Last week, the Oregon Department of Agriculture (“ODA”) submitted a letter of intent to the U.S. Department of Agriculture (“USDA”) in which the state agency conveyed its decision to submit a state hemp plan, pursuant to the Agriculture Improvement Act of 2018 (“2018 Farm Bill”).

In addition to legalizing the production of hemp by removing the crop from the list of controlled substances, the 2018 Farm Bill delegates to states and Indian tribes the broad authority to regulate and limit the production of hemp and hemp products within their territories. Specifically, Subtitle G of the new Farm Bill sets forth a regulatory scheme by which states and Indian tribes may seek primary regulatory authority over hemp production. To obtain primary regulatory authority, states and Indian tribes must submit a plan to the USDA Secretary for review and approval. However, before the Secretary may review and approve state plans it must promulgate rules and regulations pertaining to these plans.

As such, ODA Director Alexis Taylor expressed to the Secretary her department’s eagerness to receive direction from the USDA regarding requirements for state implementation plans. Specifically, Taylor raised the need for requirements in solving the growing confusion surrounding interstate transportation of hemp. The ODA Director explained that delays in rule making are subjecting Oregon’s hemp industry to “unnecessary transportation and commerce restrictions” and further stated that “having additional guidance to allow the flow of hemp in interstate commerce would be critical to farmers in Oregon.” Indeed, as we previously explained, the interstate transportation of hemp is lawful for hemp grown under a plan approved by the USDA, pursuant to the 2018 Farm Bill.

The ODA’s letter highlights the state’s robust regulation of the crop and the agency’s desire to remain at the forefront of hemp production. The ODA’s strong aspirations for hemp were also reflected domestically this past week. Indeed, a few days before it released its statement to the USDA, the Oregon department filed temporary hemp rules under Oregon Administrative Rules 603-048. The temporary rules, which became effective immediately, bring the ODA testing rules for industrial hemp intended for human consumption and hemp items in compliance with those of the Oregon Health Authority (“OHA”) as required by ORS 571.330. (That statute provides that industrial hemp intended for human consumption and hemp items must be tested similarly to marijuana under OHA’s rules. The OHA recently adopted new testing rules for marijuana, which forced the ODA to amend its rules.)

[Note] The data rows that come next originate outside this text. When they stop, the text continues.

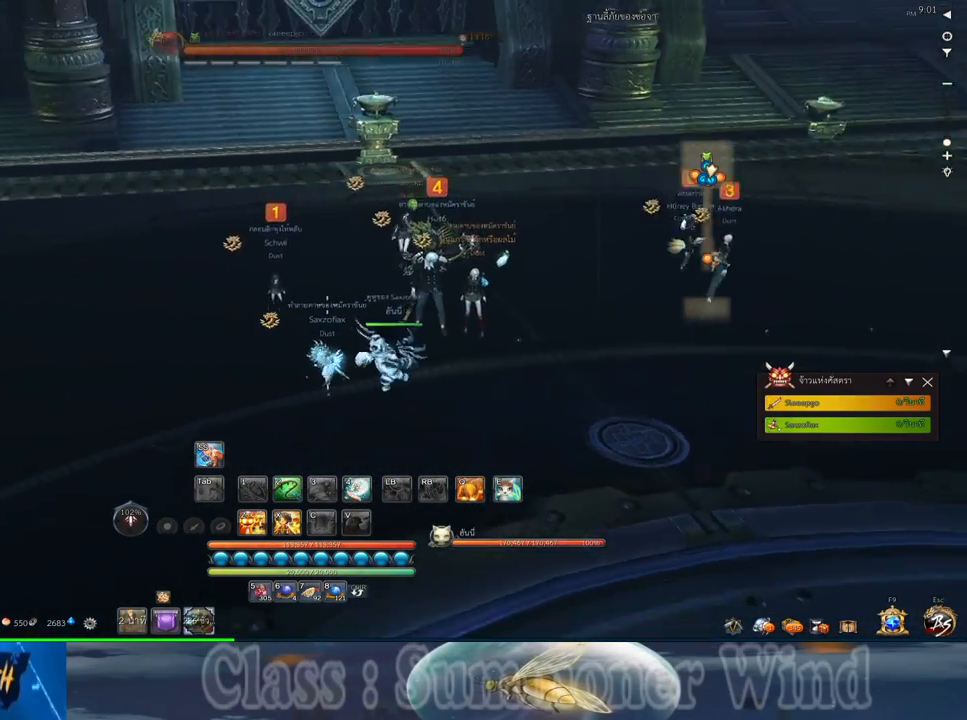
{"keys": ["d", "w"], "mouse": [], "events": [[50, "w", "down"]]}
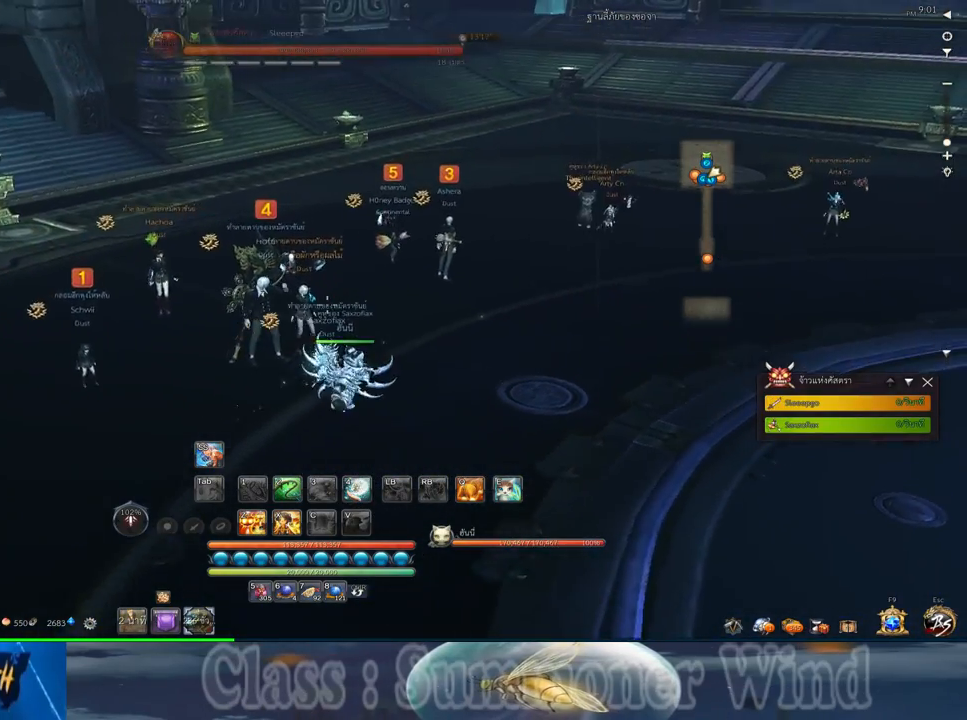
{"keys": ["d", "w"], "mouse": [], "events": []}
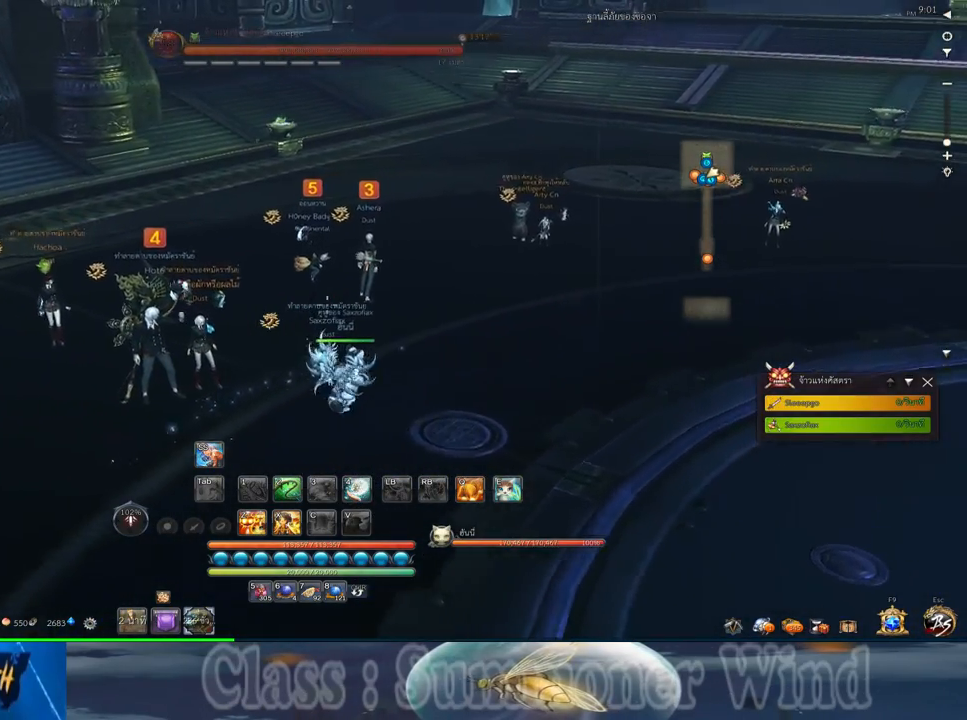
{"keys": ["d"], "mouse": [], "events": [[300, "w", "up"]]}
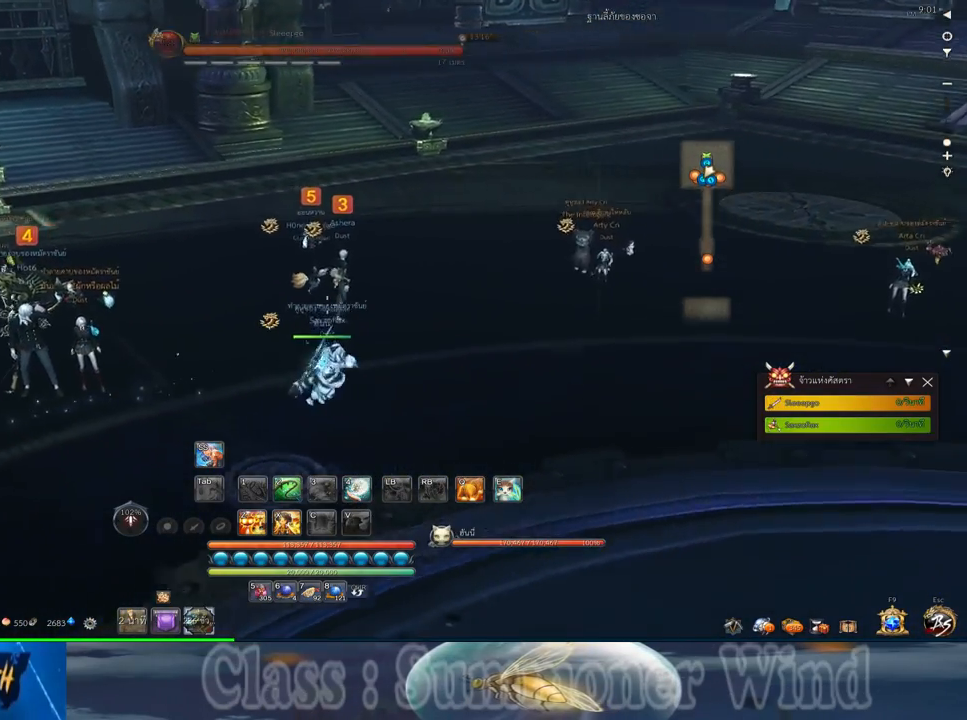
{"keys": ["d"], "mouse": [], "events": []}
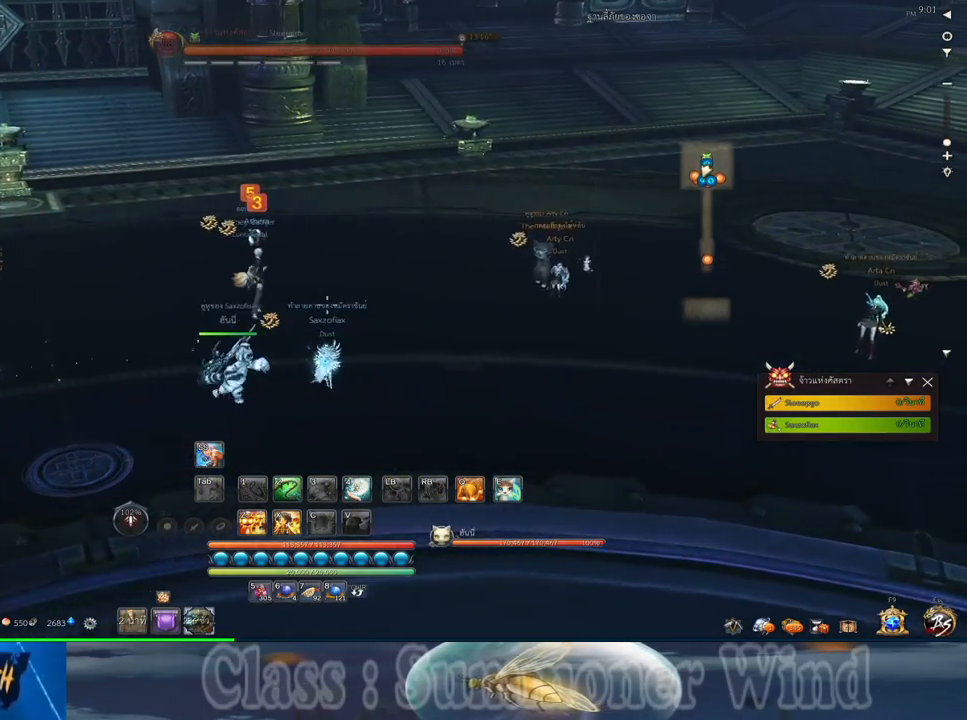
{"keys": ["d"], "mouse": [], "events": []}
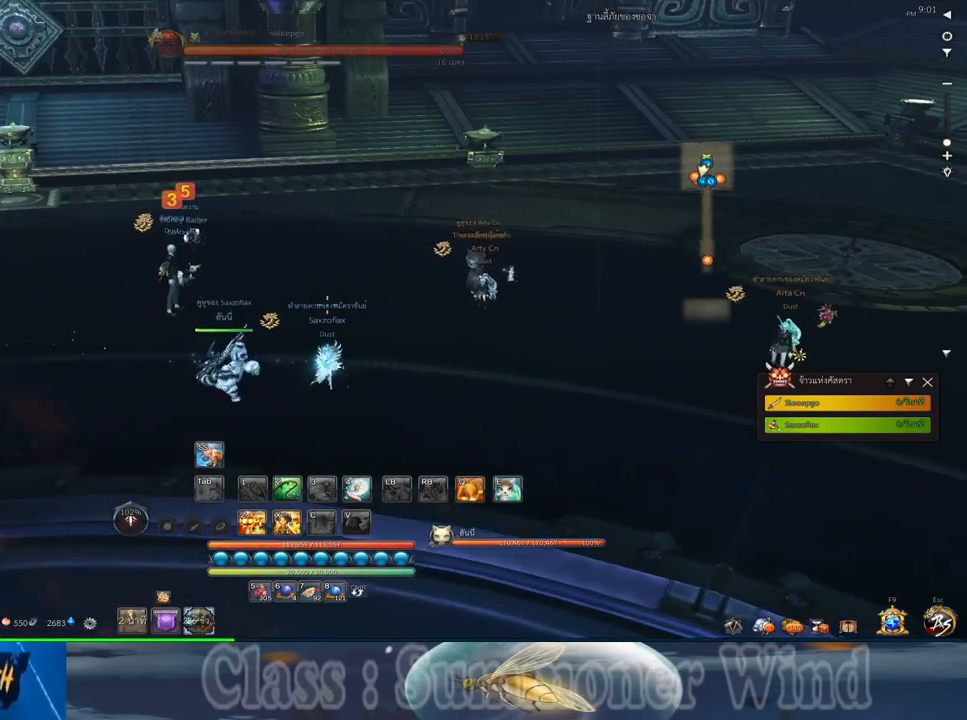
{"keys": ["d"], "mouse": [], "events": []}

In addition to revising the ODA testing rules, the proposed rules clarify recordkeeping requirements. The Oregon department announced it would develop a template that registrant growers and handlers will be able to use to ensure their recordkeeping sufficiently meets ODA requirements. The template will be released on the ODA’s website as soon as it will be available. Finally, as we explained recently, the state legislature will likely pass a hemp bill this session.